DOCUMENT EXTRACT |
==*==

OPINION OF THE COURT.
WEIS, Circuit Judge.In arriving at the fair rate a natural gas company may charge its customers, the value of the product in its inventory is a significant factor. In this petition for review, a pipeline company contends that its current higher costs for gas should be used to determine the value of its “stockpile.” The Federal Energy Regulatory Commission determined that the original cost of the gas should be used instead, and ordered refunds of rates based on the company’s higher valuation. Finding the agency’s action to be within its statutory authority, we deny the petition for review.
On April 30, 1979, petitioner North Penn Gas Company filed revised tariff sheets with the FERC seeking an increase in its rates for the sale of natural gas. The Commission suspended implementation of the proposed increase until November 1, 1979 and set the matter for hearing. The parties resolved all of the issues by stipulation except the amount of working capital allowance for gas in storage. After receiving evidence and testimony on that matter, an AU determined that North Penn’s formula for valuing its gas inventory was not appropriate for rate-making purposes. He prescribed a modification that resulted in a lower rate increase than that proposed by the company.
The Commission affirmed the ALJ’s decision in January 1981 and directed that North Penn make refunds for the overvaluation of gas inventory for the period after November 1, 1979. On March 29, 1982, the Commission denied the company’s application for rehearing.
North Penn appeals, contending that the FERC erred in rejecting its computation of the stored gas allowance in favor of the one adopted by the ALJ. The company also argues that the Commission lacked authority to order a refund in this case. We consider the contentions seriatim.
I
Over the years, North Penn has accumulated a substantial amount of natural gas which it keeps in storage. During the winter months, when customer demand is highest, the company draws on its stored supply to supplement gas bought for immediate resale. In the warmer months the inventory is replenished and the average volume of gas remains fairly constant over a period of years. The value of the inventory represents a substantial investment by the company and fair rates must provide for a return through inclusion in the rate base of an allowance designated as part of the working capital.
The price of natural gas has increased substantially in recent years, and this has triggered the controversy between the parties. In simplistic terms, the dispute is whether the beginning gas inventory should *765be valued at the higher, current price as North Penn contends, or at the lower, original cost as the FERC decided.
The component of the working capital allowance attributable to stored gas is set out in an FERC regulation as “the average of 13 monthly balances of . .. gas for current delivery from underground storage.” 18 C.F.R. § 154.63(f) (Statement E) (1982). A beginning balance and the balance in each of the succeeding twelve months provide the thirteen monthly balances used in the formulation.1 Gas purchased and placed into storage is referred to as “an injection”; gas removed from storage for sale is “a withdrawal.”
The computation begins with North Penn’s volume of gas in storage as of December 31. The Commission uses the original cost of that volume as the beginning value balance. For each month during the ensuing year, the amount of injections into and withdrawals from storage are valued at the average LIFO2 cost of gas for the test year. To determine the worth of the total gas in storage at the end of each month, an adjustment based on the net value of injections and withdrawals for the month is made to the previous month’s balance.3 Since injections and withdrawals average out over the years, the balance of gas remaining in storage at the end of a year is assumed to be the same as in the beginning.4 The balance for each of the twelve months and the beginning balance are then added together and the sum is divided by thirteen to produce the working capital component.

==*==

RECORDED INFORMATION |
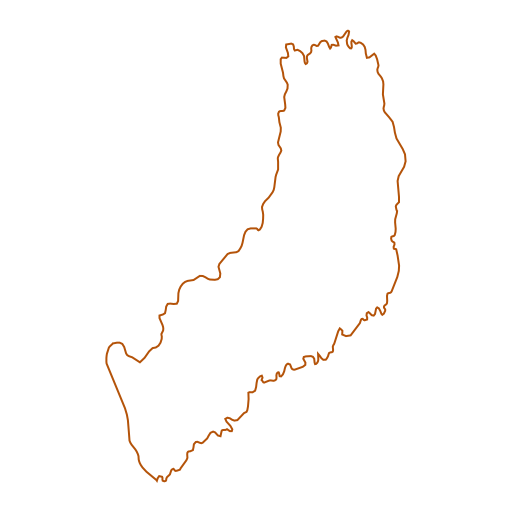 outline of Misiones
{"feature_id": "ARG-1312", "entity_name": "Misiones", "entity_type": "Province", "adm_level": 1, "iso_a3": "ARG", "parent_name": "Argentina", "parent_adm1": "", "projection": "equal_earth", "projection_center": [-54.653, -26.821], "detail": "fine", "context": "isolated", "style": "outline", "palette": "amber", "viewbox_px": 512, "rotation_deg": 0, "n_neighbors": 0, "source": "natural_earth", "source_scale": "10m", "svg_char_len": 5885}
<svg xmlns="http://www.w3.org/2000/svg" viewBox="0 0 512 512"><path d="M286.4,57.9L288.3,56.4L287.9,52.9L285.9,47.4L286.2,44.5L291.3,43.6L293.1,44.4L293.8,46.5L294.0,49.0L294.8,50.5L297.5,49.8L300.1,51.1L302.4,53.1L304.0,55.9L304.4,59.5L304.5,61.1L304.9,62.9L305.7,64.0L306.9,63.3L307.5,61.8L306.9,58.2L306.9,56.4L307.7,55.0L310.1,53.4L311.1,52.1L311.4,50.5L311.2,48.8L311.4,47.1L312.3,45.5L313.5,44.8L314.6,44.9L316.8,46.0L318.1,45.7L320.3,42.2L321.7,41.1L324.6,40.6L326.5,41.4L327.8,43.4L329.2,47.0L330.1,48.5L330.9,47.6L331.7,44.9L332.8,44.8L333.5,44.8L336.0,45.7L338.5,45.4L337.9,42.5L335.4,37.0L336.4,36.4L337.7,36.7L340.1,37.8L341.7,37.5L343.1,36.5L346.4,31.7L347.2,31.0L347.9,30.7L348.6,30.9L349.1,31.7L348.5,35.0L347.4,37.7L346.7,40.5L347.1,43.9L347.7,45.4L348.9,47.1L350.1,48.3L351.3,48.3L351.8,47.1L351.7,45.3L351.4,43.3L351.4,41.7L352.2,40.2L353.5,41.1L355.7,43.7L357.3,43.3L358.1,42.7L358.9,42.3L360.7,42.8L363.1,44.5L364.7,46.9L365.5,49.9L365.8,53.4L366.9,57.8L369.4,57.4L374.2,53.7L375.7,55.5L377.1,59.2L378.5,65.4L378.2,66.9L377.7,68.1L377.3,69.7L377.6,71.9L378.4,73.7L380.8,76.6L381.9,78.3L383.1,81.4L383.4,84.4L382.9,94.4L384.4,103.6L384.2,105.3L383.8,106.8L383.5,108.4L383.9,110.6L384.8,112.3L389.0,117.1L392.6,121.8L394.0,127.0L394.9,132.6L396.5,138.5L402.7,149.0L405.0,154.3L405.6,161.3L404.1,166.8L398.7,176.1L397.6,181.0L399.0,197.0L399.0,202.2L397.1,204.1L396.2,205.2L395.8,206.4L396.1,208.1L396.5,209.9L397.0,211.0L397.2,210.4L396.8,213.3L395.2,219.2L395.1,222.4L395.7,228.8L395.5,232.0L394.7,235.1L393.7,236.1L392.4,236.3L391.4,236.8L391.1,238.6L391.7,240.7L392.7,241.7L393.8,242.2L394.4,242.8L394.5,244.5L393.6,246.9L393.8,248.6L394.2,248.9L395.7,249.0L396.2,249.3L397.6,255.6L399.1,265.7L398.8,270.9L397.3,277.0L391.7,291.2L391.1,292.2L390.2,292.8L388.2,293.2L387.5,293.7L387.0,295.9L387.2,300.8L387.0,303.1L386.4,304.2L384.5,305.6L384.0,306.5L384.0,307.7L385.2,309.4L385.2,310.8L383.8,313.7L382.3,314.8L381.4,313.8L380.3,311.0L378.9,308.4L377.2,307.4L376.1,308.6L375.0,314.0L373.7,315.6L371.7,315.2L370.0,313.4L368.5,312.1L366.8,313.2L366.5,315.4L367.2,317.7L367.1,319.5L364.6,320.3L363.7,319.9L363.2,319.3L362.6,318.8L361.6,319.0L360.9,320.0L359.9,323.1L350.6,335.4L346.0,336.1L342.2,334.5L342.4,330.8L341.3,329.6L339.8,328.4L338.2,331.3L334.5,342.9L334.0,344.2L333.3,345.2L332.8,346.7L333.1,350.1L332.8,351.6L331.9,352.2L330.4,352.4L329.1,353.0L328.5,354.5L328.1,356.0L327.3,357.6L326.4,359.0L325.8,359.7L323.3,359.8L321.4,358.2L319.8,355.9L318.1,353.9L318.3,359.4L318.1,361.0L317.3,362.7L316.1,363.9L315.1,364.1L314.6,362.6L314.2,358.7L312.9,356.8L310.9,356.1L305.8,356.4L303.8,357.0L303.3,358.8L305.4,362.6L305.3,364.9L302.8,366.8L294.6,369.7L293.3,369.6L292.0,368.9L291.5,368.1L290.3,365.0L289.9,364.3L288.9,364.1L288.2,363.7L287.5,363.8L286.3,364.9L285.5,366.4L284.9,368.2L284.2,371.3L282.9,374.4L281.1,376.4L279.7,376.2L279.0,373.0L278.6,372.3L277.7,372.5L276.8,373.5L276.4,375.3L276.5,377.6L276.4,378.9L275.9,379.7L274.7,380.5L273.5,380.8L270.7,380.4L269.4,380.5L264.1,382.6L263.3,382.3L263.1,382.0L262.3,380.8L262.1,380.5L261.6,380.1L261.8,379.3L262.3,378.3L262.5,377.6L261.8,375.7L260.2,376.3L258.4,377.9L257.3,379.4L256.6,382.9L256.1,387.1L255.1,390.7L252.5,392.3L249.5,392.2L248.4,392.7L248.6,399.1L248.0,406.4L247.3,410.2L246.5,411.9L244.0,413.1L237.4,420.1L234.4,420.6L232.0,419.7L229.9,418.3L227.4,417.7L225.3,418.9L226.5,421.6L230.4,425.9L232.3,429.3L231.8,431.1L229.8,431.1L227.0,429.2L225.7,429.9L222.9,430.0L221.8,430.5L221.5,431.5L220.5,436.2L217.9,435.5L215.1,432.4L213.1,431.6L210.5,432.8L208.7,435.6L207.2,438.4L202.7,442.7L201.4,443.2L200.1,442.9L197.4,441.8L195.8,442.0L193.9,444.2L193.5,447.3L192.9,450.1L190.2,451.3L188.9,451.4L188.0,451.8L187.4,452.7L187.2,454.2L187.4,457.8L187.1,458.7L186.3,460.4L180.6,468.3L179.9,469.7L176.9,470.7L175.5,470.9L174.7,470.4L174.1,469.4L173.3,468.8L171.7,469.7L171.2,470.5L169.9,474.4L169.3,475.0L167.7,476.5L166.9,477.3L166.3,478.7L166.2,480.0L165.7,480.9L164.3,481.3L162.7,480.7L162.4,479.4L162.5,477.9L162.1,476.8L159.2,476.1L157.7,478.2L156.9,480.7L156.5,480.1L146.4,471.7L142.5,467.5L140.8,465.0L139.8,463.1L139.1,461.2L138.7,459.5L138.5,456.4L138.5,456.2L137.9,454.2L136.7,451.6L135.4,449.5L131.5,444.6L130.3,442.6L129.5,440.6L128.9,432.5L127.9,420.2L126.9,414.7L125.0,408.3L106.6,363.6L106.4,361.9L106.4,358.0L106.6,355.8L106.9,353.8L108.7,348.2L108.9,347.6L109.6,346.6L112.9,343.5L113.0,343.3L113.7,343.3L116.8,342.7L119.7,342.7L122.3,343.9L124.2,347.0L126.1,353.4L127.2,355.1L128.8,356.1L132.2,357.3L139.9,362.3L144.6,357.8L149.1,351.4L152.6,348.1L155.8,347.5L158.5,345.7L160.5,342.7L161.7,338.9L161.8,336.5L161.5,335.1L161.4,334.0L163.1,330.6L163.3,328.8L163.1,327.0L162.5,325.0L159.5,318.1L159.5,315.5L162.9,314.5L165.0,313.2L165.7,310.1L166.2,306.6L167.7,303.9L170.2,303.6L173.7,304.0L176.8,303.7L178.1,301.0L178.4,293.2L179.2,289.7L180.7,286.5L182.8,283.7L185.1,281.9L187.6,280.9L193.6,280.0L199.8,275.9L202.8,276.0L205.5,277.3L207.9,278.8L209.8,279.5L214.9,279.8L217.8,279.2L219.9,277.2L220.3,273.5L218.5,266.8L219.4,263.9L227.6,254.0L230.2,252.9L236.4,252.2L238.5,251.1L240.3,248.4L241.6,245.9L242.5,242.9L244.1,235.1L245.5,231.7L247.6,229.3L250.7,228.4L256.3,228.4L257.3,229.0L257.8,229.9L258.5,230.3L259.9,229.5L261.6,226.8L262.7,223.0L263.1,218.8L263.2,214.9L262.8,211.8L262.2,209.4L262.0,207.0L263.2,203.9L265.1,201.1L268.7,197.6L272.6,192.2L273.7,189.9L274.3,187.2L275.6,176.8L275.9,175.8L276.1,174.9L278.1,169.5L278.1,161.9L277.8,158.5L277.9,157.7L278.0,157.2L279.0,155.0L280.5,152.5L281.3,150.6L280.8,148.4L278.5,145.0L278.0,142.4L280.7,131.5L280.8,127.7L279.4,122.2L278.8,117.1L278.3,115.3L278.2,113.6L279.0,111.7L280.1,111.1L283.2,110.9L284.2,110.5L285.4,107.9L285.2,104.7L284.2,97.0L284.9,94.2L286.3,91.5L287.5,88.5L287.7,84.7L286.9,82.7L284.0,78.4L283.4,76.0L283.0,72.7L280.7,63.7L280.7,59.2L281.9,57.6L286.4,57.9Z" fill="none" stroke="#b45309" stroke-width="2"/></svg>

==*==

DIRECTIVE | Please answer: according to the court opinion, on what date did the Commission deny North Penn's application for rehearing? The material comes from a different source than the court opinion.

REPLY | March 29, 1982.